May 17, 2011 - According to a report today in the foreign media LiveScience, there are some tasks that humans can easily accomplish thatAI But it's not up to the task. For example, AI can program, draw realistic images, generate text close to human tone, and even score well on some exams, but in everyday life the most basic"Watch the clock," "count the days."But there have been frequent mistakes in such matters-- Either you can't read the pointer or you can't figure out the day of the week..

The researchers presented the findings at the International Conference on Learning Representations (ICLR) 2025, and the paper, which has been published on arXiv, has not yet been peer-reviewed.
Rohit Saxena, a researcher at the University of Edinburgh and author of the paper, said, "Humans have been able to grasp the concept of time and calendars from a young age, and AI's shortcomings in this area are aSigns to be wary of." He noted that to apply AI to real-life, time-sensitive scenarios such asScheduling, automated processes or assistive technology, this type of basic competency deficiency must be addressed.
The research team fed several large language models with graphic processing capabilities a set ofcustomizedclocksWith calendar imagesThe models tested include Meta's Llama 3.2-Vision, Anthropic's Claude-3.5 Sonnet, Google's Gemini 2.0 and OpenAI GPT-4o.
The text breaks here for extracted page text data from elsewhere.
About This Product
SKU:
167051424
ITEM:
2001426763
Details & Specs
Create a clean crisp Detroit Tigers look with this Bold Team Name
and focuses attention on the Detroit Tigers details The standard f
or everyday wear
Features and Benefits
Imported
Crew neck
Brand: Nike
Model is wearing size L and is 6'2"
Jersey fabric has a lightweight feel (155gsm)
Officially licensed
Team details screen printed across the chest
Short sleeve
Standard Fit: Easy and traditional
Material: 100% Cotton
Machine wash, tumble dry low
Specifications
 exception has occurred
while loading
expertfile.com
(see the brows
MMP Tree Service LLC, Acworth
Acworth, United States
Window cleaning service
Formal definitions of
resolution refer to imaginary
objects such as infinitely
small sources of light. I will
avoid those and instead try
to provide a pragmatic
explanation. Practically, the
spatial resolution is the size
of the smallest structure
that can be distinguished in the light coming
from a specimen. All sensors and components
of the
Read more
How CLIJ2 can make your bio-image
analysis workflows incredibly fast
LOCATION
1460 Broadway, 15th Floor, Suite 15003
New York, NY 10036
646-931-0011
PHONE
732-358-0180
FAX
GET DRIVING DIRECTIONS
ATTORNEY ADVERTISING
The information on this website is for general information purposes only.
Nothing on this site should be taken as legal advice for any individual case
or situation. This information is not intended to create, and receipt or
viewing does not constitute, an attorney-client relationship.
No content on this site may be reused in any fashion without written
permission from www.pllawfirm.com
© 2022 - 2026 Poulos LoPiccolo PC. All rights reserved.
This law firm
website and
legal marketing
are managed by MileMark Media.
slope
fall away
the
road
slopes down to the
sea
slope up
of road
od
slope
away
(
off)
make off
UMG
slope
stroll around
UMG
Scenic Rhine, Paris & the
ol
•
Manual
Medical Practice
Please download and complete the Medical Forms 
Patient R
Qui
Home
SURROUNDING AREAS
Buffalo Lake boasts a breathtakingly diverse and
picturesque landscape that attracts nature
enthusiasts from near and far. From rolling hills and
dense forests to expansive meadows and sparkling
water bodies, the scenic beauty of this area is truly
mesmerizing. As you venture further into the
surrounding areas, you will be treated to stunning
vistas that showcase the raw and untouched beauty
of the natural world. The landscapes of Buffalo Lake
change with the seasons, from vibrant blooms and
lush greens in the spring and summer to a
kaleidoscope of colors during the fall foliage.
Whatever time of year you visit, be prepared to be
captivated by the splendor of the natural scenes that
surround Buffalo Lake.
Tests showed that none of these models were more than half correct on the tasks of determining clock time or extrapolating the day of the week of a date.
Saxena said, "AI training in the past has relied onNumerous examples with labelswhile reading the clock requiresspatial reasoning. The model not only recognizes whether the pointers overlap or not, but alsoUnderstanding angles, distinguishing various styles of dials, such as Roman numerals or artistic designs. It's far more complicated than just recognizing 'this is a clock'."
Calendar problems are also difficult for AI. for example, in "What day of the week is the 153rd day of the year?"Error rates remain high on such questions. Studies have shown thatThe AI reads the clock correctly at only 38.7% and judges the calendar even less accurately at 26.3%.
Saxena explains, "Arithmetic is a breeze for traditional computers, but not for big models. ai doesn't execute algorithms, but ratherRelying on patterns learned from training datato predict the answer." He noted that while AI can sometimes answer questions correctly, itsLack of consistency in the reasoning process, nor is it based on fixed rules, which is precisely the gap revealed by the study.
The study also revealed another problem, which is that AIs tend to perform worse when their training samples lack a certain type of phenomenon, such as leap years or complex calendar rules, Saxena said, "Even if the models understand the concept of a 'leap year,' that doesn't mean that they can correctly apply this knowledge to specific visual judgments."
1AI learned from the report that the study emphasized two areas of improvement:One is that the training data should contain more representative examples; the other is that how AI integrates logical reasoning and spatial perception should be revisited, especially when dealing with infrequently encountered tasks.